◆ **YOUR OBJECTIVE**:
Should an entry contain an image, leave the image out and repeat the entry's text exactly.

(Collected data)

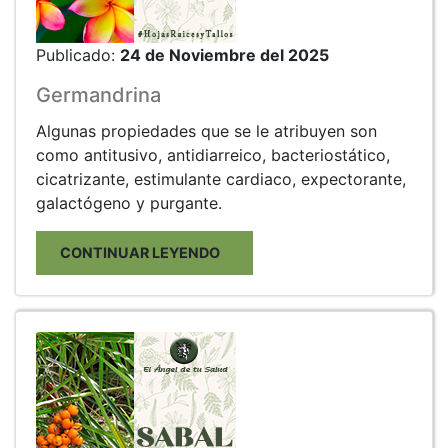
Publicado:
24 de Noviembre del 2025
Germandrina
Algunas propiedades que se le atribuyen son
como antitusivo, antidiarreico, bacteriostático,
cicatrizante, estimulante cardiaco, expectorante,
galactógeno y purgante.
CONTINUAR LEYENDO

◆ **ANSWER SECTION**:
Publicado:
24 de Noviembre del 2025
Germandrina
Algunas propiedades que se le atribuyen son
como antitusivo, antidiarreico, bacteriostático,
cicatrizante, estimulante cardiaco, expectorante,
galactógeno y purgante.
CONTINUAR LEYENDO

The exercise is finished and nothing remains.